A gentle laparoscopy technique that takes into account age-related characteristics in children, and the use of modern pediatric models of laparoscopes allow a fundamentally new approach to the diagnosis of appendicitis. The use of puncture laparoscopy in case of questionable results of other research methods allows not only to accurately determine the presence or absence of inflammation in the appendix, but also, when excluding the diagnosis of acute appendicitis, to conduct a gentle examination of the abdominal organs and in more than 1/3 of patients to identify the true cause of abdominal pain syndrome. Most often, nonspecific mesadenitis, gynecological diseases in girls, cryptogenic pelvioperitonitis, diseases of the biliary system and ileocecal angle are detected.

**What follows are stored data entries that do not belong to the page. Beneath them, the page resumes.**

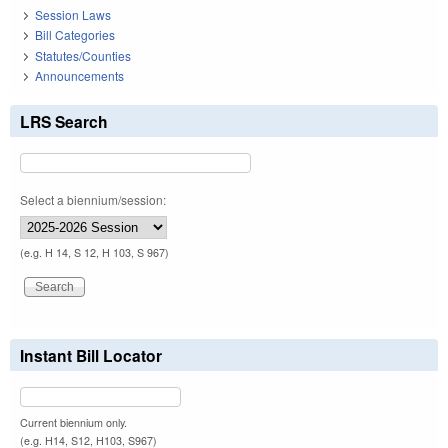
Session Laws
Bill Categories
Statutes/Counties
Announcements
LRS Search
Select a biennium/session:
(e.g. H 14, S 12, H 103, S 967)
Instant Bill Locator
Current biennium only.
(e.g. H14, S12, H103, S967)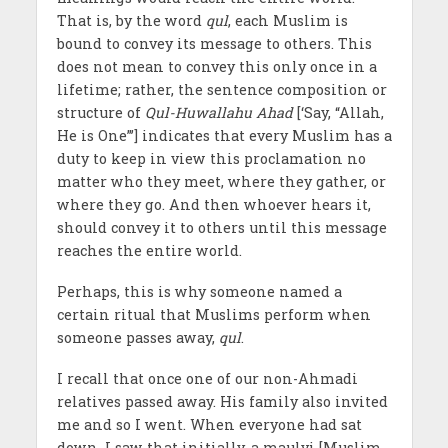
That is, by the word
qul
, each Muslim is
bound to convey its message to others. This
does not mean to convey this only once in a
lifetime; rather, the sentence composition or
structure of
Qul-Huwallahu Ahad
[‘Say, “Allah,
He is One”’] indicates that every Muslim has a
duty to keep in view this proclamation no
matter who they meet, where they gather, or
where they go. And then whoever hears it,
should convey it to others until this message
reaches the entire world.
Perhaps, this is why someone named a
certain ritual that Muslims perform when
someone passes away,
qul
.
I recall that once one of our non-Ahmadi
relatives passed away. His family also invited
me and so I went. When everyone had sat
down, I saw that initially, a maulvi [Muslim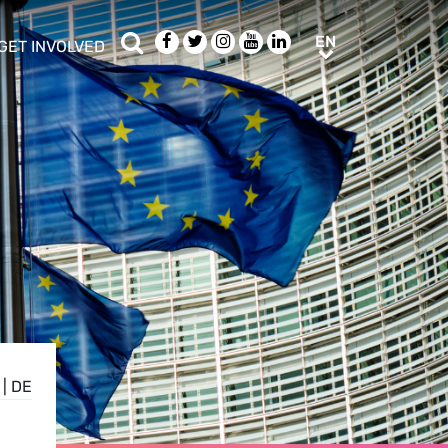
Search
Facebook
Twitter
Instagram
Youtube
LinkedIn
EN
EN
GET INVOLVED
b menu
show/hide sub menu
|
DE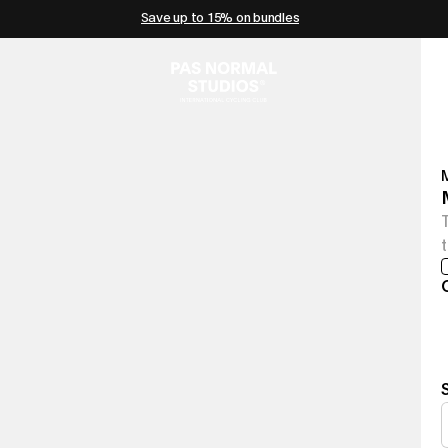
Save up to 15% on bundles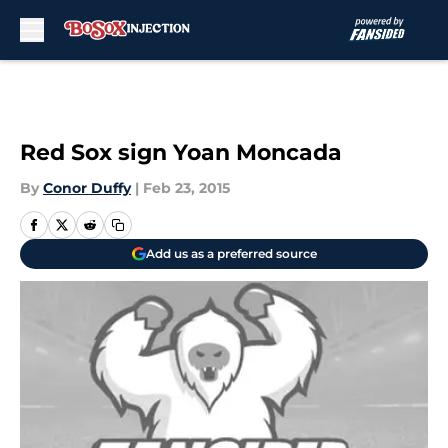
Skip to main content
Red Sox sign Yoan Moncada
By
Conor Duffy
|
Feb 23, 2015
Add us as a preferred source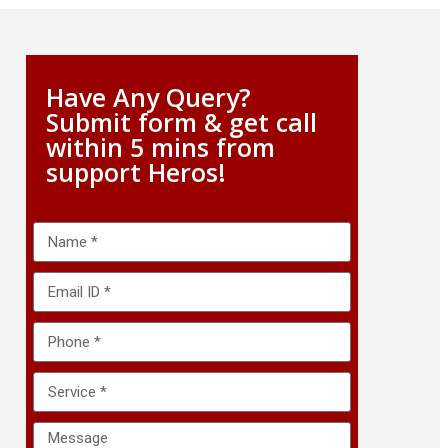
Have Any Query?
Submit form & get call
within 5 mins from
support Heros!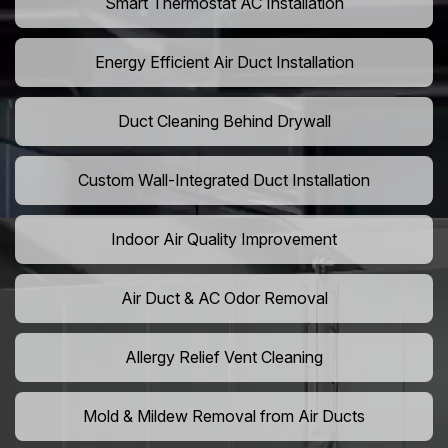
Smart Thermostat AC Installation
Energy Efficient Air Duct Installation
Duct Cleaning Behind Drywall
Custom Wall-Integrated Duct Installation
Indoor Air Quality Improvement
Air Duct & AC Odor Removal
Allergy Relief Vent Cleaning
Mold & Mildew Removal from Air Ducts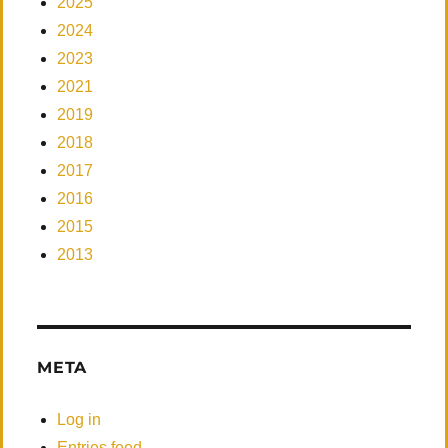
2025
2024
2023
2021
2019
2018
2017
2016
2015
2013
META
Log in
Entries feed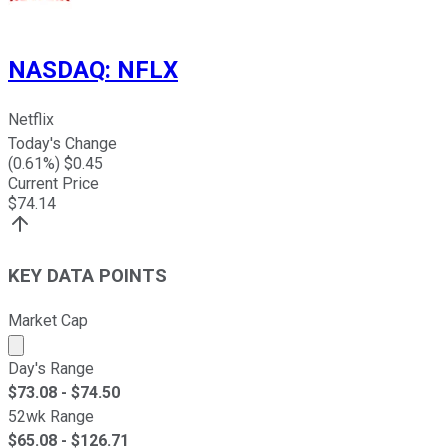
NASDAQ
:
NFLX
Netflix
Today's Change
(
0.61
%) $
0.45
Current Price
$
74.14
KEY DATA POINTS
Market Cap
Market cap calculated using publicly traded shares outst
Day's Range
$
73.08
- $
74.50
52wk Range
$
65.08
- $
126.71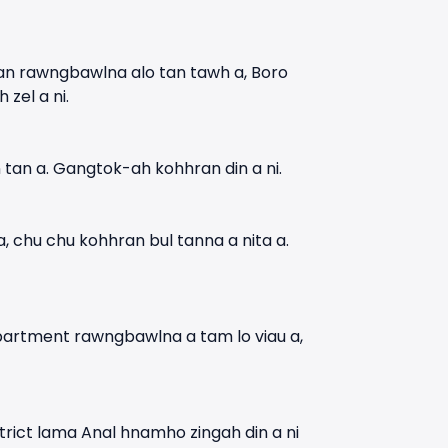
uan rawngbawlna alo tan tawh a, Boro
zel a ni.
 tan a. Gangtok-ah kohhran din a ni.
 chu chu kohhran bul tanna a nita a.
Department rawngbawlna a tam lo viau a,
rict lama Anal hnamho zingah din a ni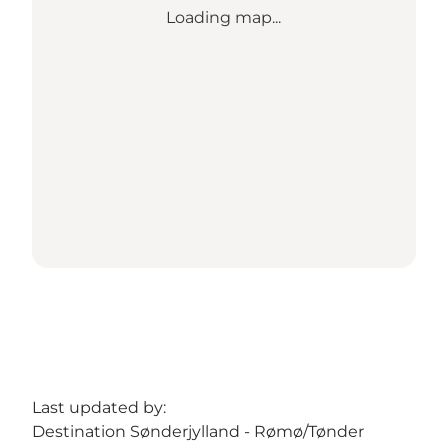
Loading map...
Last updated by:
Destination Sønderjylland - Rømø/Tønder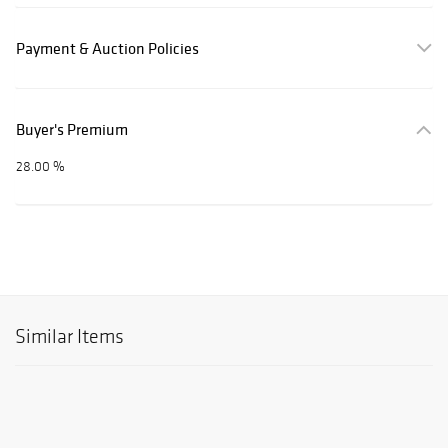
Payment & Auction Policies
Buyer's Premium
28.00 %
Similar Items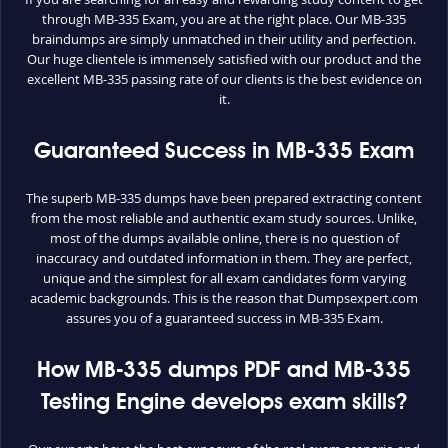
through MB-335 Exam, you are at the right place. Our MB-335
braindumps are simply unmatched in their utility and perfection.
Our huge clientele is immensely satisfied with our product and the
excellent MB-335 passing rate of our clients is the best evidence on
it.
Guaranteed Success in MB-335 Exam
The superb MB-335 dumps have been prepared extracting content
from the most reliable and authentic exam study sources. Unlike,
most of the dumps available online, there is no question of
inaccuracy and outdated information in them. They are perfect,
unique and the simplest for all exam candidates form varying
academic backgrounds. This is the reason that Dumpsexpert.com
assures you of a guaranteed success in MB-335 Exam.
How MB-335 dumps PDF and MB-335
Testing Engine develops exam skills?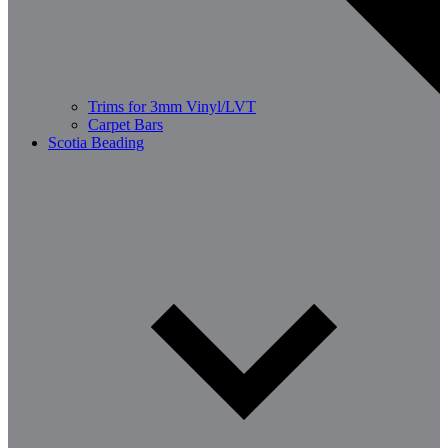
Trims for 3mm Vinyl/LVT
Carpet Bars
Scotia Beading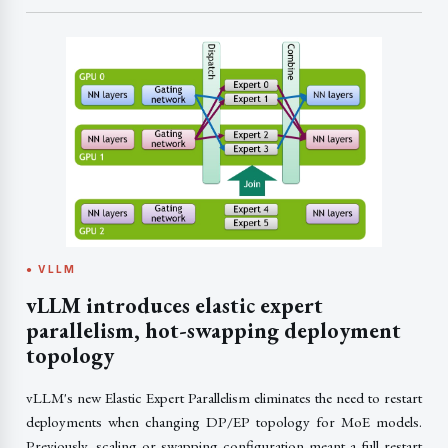
● VLLM
vLLM introduces elastic expert
parallelism, hot-swapping deployment
topology
vLLM's new Elastic Expert Parallelism eliminates the need to restart
deployments when changing DP/EP topology for MoE models.
Previously, scaling or swapping configuration meant a full restart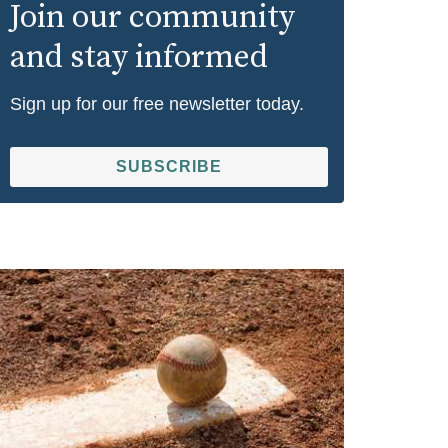
Join our community
and stay informed
Sign up for our free newsletter today.
SUBSCRIBE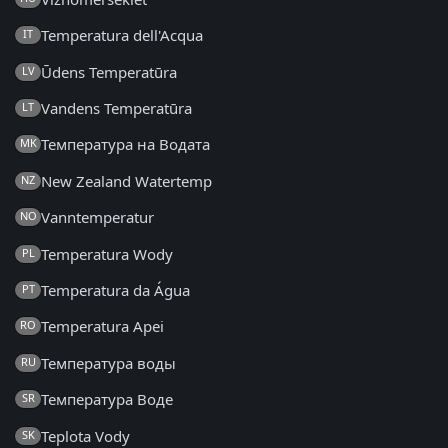
Temperatura dell'Acqua
IT
Ūdens Temperatūra
LV
Vandens Temperatūra
LT
Температура на Водата
MK
New Zealand Watertemp
NZ
Vanntemperatur
NO
Temperatura Wody
PL
Temperatura da Água
PT
Temperatura Apei
RO
Температура воды
RU
Температура Воде
SR
Teplota Vody
SK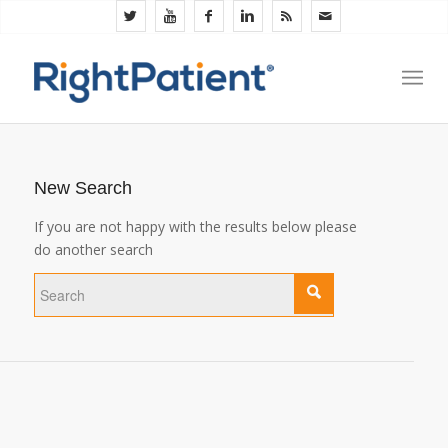
New Search
If you are not happy with the results below please
do another search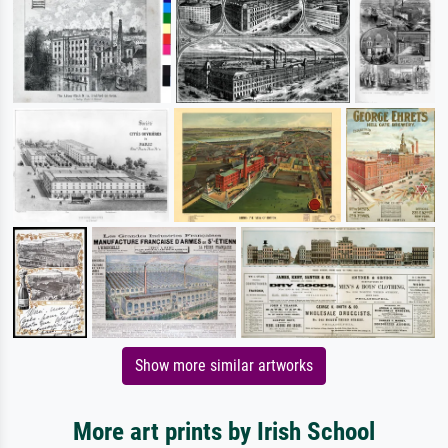
Show more similar artworks
More art prints by Irish School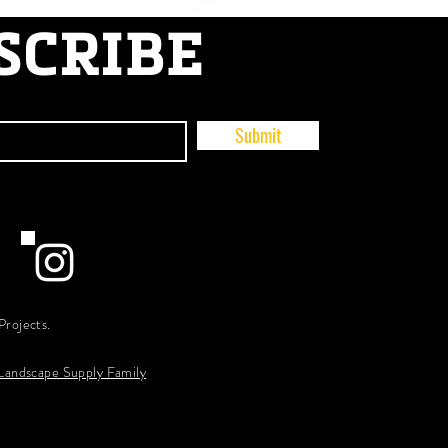
SCRIBE
Submit
Projects.
 Landscape Supply Family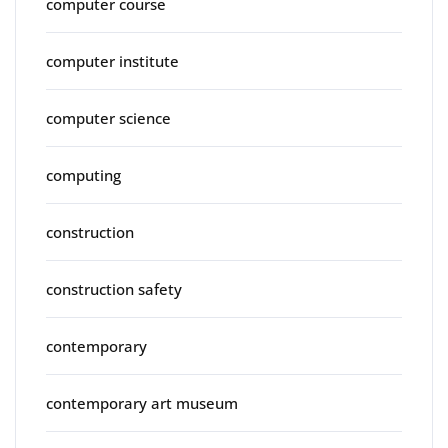
computer course
computer institute
computer science
computing
construction
construction safety
contemporary
contemporary art museum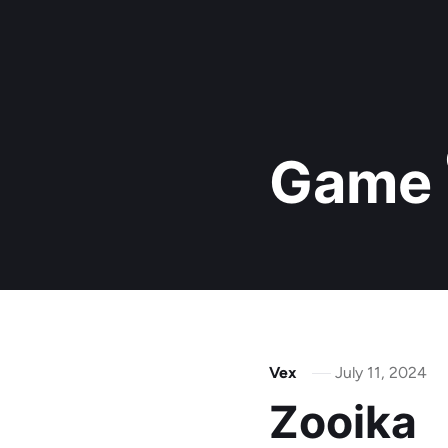
Game
Vex
July 11, 2024
Zooika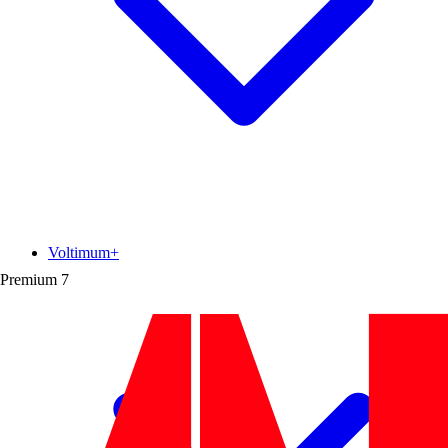
Voltimum+
Premium
7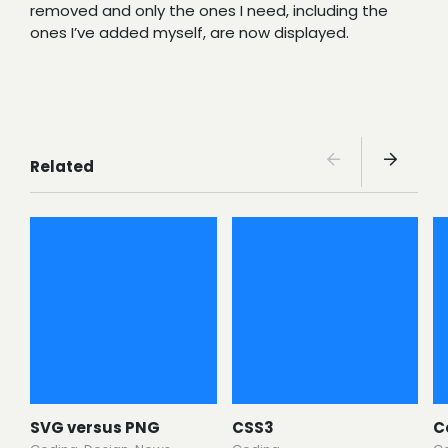
removed and only the ones I need, including the
ones I’ve added myself, are now displayed.
Related
SVG versus PNG
CSS3
C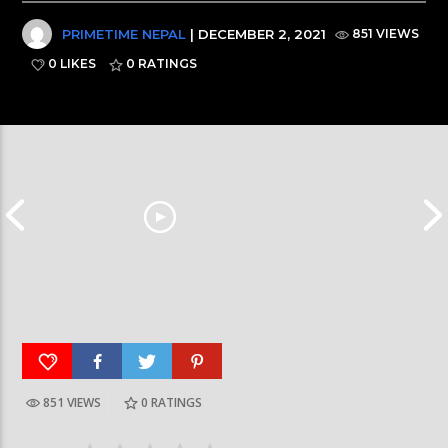
PRIMETIME NEPAL
| DECEMBER 2, 2021
851 VIEWS
0 LIKES
0
RATINGS
851 VIEWS
0
RATINGS
आर्या निशान्त हालै ‘मिस नेपाल इन्टरनेसनल २०२६’
स्पेनमा एक शताब्दीपछ
घोषित भएकी छन्
सूर्यग्रहण देखिने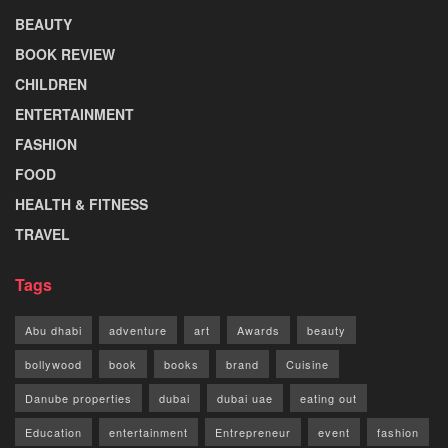
BEAUTY
BOOK REVIEW
CHILDREN
ENTERTAINMENT
FASHION
FOOD
HEALTH & FITNESS
TRAVEL
Tags
Abu dhabi
adventure
art
Awards
beauty
bollywood
book
books
brand
Cuisine
Danube properties
dubai
dubai uae
eating out
Education
entertainment
Entrepreneur
event
fashion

Analyzing the data obtained from diagnostic laparoscopy, the following options for further tactics can be identified:

1. The study ends at the diagnostic stage, and no pathology is detected.

2. The study ends at the diagnostic stage, which reveals pathology of the abdominal organs that requires conservative treatment.

3. As a result of the diagnostic stage of laparoscopic intervention, diseases of the abdominal organs are identified, the treatment of which can be carried out using laparoscopic interventions.

4. At the diagnostic stage of laparoscopic intervention, diseases are identified that cannot be treated laparoscopically. These patients undergo laparotomy.